The Trump administration should be proactively helping the most vulnerable people during the COVID-19 pandemic. At a minimum, they should not proactively put people in harm’s way. Yet, during this public health crisis, the administration has acted against public health-- from suspending enforcement of environmental protection laws to concealing information about how much pollution will be released into our air and water. The administration has even advanced a strategy to mine for uranium mining at the Grand Canyon, despite the toxic legacy, contamination, and public health crisis that already exists in the nearby Navajo Nation. 

With no indication of when the EPA will start enforcing our environmental protection laws again, the Trump administration has very effectively taken advantage of this public health crisis to carry out a polluter wish of rendering our country’s environmental protection laws completely voluntary and unenforceable. The EPA must end this policy now and enforce our environmental laws.

No enforcement of environmental air, water, and toxic pollution laws is bad for public health and it is a free-for-all for polluters that, without proper regulation and enforcement, are only beholden to shareholders to maximize profits. In the middle of a pandemic, it is unacceptable. 

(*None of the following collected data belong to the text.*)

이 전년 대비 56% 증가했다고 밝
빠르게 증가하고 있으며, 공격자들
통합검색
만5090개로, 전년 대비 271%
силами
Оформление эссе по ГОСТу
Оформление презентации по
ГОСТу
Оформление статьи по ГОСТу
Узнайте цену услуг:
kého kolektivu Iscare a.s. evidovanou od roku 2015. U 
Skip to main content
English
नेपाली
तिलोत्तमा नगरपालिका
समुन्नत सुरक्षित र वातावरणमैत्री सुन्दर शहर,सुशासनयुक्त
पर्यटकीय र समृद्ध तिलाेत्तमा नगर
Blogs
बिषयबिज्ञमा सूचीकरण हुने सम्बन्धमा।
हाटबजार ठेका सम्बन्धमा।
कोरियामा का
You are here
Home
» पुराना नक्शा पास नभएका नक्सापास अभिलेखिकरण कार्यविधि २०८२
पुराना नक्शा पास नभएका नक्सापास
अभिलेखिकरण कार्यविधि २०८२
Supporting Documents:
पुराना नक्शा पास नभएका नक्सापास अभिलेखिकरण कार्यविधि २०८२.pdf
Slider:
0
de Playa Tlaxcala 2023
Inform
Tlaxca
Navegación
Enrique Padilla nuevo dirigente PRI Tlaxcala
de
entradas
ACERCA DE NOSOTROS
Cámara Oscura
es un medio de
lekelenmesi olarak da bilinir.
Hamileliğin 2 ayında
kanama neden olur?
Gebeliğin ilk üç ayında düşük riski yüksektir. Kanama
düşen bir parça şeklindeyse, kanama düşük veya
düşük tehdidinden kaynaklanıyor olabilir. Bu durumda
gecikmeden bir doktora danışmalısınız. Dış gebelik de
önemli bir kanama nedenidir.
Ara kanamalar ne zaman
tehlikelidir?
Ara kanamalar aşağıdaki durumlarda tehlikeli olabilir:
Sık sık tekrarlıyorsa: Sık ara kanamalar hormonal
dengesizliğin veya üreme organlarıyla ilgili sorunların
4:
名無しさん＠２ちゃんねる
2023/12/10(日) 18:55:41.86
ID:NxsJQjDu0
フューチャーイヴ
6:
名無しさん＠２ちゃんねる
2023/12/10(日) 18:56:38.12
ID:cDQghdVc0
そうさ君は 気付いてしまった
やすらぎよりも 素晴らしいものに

In the state of Texas, where it has been reported that “[a]ir pollutants in Houston’s most heavily industrialized areas have surged as much as 62%,” polluters can now submit compliance waiver requests in order to avoid legal requirements to monitor, report, and reduce pollution. These waivers are documented and the information is made available to the public. However, in other states, like Arizona, the public is afforded no transparency about which polluters request and are granted waivers.

Right now, at least two regulated facilities located in Phoenix, Arizona have well-documented violations of pollution laws, unaddressed for at least three years. These facilities are located in Latino communities, like Estrella Village, where families bear the brunt of these long-standing violations. Adding insult to injury, these same families may be breathing dirtier air and drinking dirtier water without knowing it simply because Trump’s Environmental Protection Agency (EPA) believes that polluters should be allowed to break the law with no consequences. 

These actions are negligent and abdicate the responsibility and legal mandate of the EPA. The mission of the EPA is “to protect human health and the environment”, yet its new policy of waiving environmental law compliance indicates otherwise. With the “go-ahead” from the EPA to pump toxic pollution into our air and water without any controls or oversight, families, like those in Estrella Village, will pay the price, with their health and well-being.

Even more, this could not come at a worse time. With a study from Harvard University showing a connection between increased exposure to pollution and higher COVID-19 mortality rates, the decision to not enforce any pollution laws is unconscionable and hurts the most vulnerable people first. It is a direct attack on Latino families, low-income people, and other communities of color and communities who already shoulder the disproportionate burden of pollution. This year the American Lung Association ranked the Phoenix-Mesa area the 10th most polluted in the U.S., with the dirtiest air being found in areas most densely populated by Latinos and communities of color, like south and west Phoenix. It’s no coincidence that Maricopa County is also one of the areas hit hardest by COVID-19 in the country. 

These environmental and public health safeguards were put in place by law to protect our access to clean air and water. Deciding to not enforce these protections threatens the basic ability of communities to stay safe both during this crisis and at any other time, rendering them essentially useless. 

It is absolutely unacceptable that communities who are struggling to pay the bills and stay healthy should now have to worry about even more toxins in neighborhoods where it is already dangerous to breathe. We are calling on the EPA to follow the letter of the law, uphold its mission to protect public health, and start enforcing our pollution safeguards again now.